Di samping itu, ia menyarankan pemerintah dan parlemen segera melakukan perubahan regulasi perpajakan, kepabeanan, dan perdagangan lintas negara, serta melakukan peninjauan kembali perjanjian perpajakan dengan negara-negara lain. Dengan demikian potensi hilangnya penerimaan negara dari pajak dan non-pajak dapat dicegah dengan lebih baik.
Sebelumnya, hasil riset Prakarsa menyebut adanya aliran gelap yang keluar dan masuk ke Indonesia dari enam komoditas unggulan ekspor membuat Tanah Air berpotensi kehilangan penerimaan pajak mencapai US$ 11,1 miliar.
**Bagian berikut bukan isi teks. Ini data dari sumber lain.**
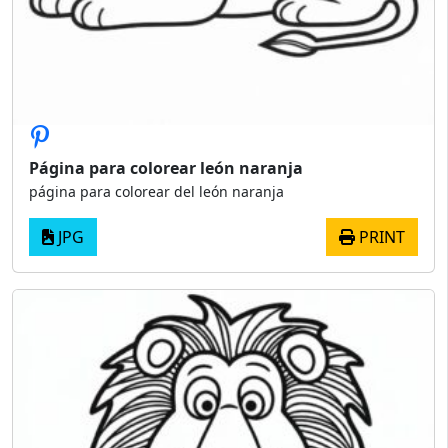
Página para colorear león naranja
página para colorear del león naranja
JPG
PRINT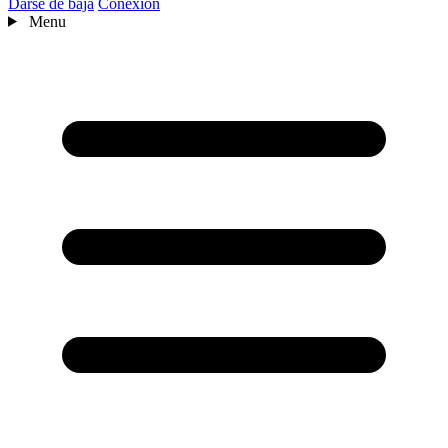
Darse de baja
Conexión
Menu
Enam komoditas itu antara lain batubara, minyak sawit, karet, udang-udangan, tembaga, dan kopi.
“Potensi terbesar hilangnya penerimaan berasal dari batubara yaitu 5,32 miliar dolar Amerika Serikat,” ujar Widya. Potensi itu dihitung berdasarkan data ekspor pada kurun waktu 1989-2017.
Dalam penelitian itu, Prakarsa mengolah data dari United Nations Comtrade Database dengan klasifikasi harmonize system. Untuk mengestimasi aliran keuangan gelap, ia menggunakan pendekatan global financial integrity yang menghitung kesalahan tagihan perdagangan baik berupa over-invoicing maupun under-invoicing.
Selain dari batubara, kerugian lain yang juga cukup besar diakibatkan praktik ekspor under-invoicing pada komoditas minyak sawit dan karet yang jika dijumlahkan mencapai US$ 4 miliar. Sementara, ekspor under-invoicing pada tiga komoditas lain menyebabkan potensi kerugian di bawah US$ 1 miliar. “Angka ini dihitung berdasarkan total ekspor under-invoicing pada tahun tersebut dengan tarif PPh badan pada tahun tersebut,” kata Widya.
Untuk memitigasi kerugian itu, Widya mengatakan pemerintah juga perlu meningkatkan pengawasan terhadap perusahaan eksportir. Pengawasan itu juga perlu difokuskan kepada komoditas tertentu, seperti batu bara dan kelapa sawit, yang paling tinggi potensi terjadinya praktik aliran keuangan gelap. Di samping pemerintah dinilai perlu segera membangun kolaborasi lintas aktor untuk mengatasi perkara itu.
Senada dengan Widya, Peneliti dari Universitas Indonesia Fithra Faisal Hastadi menyebut perlunya pemerintah mengkaji kembali insentif ekspor guna menanggulangi persoalan itu. “Itu menyebabkan over influencing jadi dia berorientasi ekspor lalu besarannya dinaikkan, harganya dinaikkan untuk dapat bea masuk impor lebih rendah, kecenderungan ini menimbulkan distorsi,” kata dia.
Belum lagi, dari insentif fiskal itu, pemerintah justru harus keluar duit untuk memberi insentif ekspor. Sementara, dari sisi konsumen, mereka juga tak diuntungkan. “Consument surplus itu berdasarkan penelitian empiris berkurang,” ujar dia. Ditambah, subsidi ekspor kemungkinan retaliasi dari negara tujuan.
Fithra lebih menyarankan adanya penguatan hubungan perdagangan bilateral maupun regional melalui perjanjian dagang guna mengurangi adanya aliran dana ilegal. Ia berujar langkah itu terbukti berdampak dari hubungan dagang dengan Cina. Pada 2010, ketika belum ada perjanjian dagang Asean dan Cina, perbedaan statistik dagang Indonesia dan Cina bisa mencapai US$ 10 miliar.
“Tapi dengan adanya perjanjian itu, perbedaan statistik memudar. Jadi hipotesis saya dengan adanya FTA atau kerjasama komprehensif regional bisa mengurangi kecenderungan lalu lintas uang ilegal,” tutur Fithra.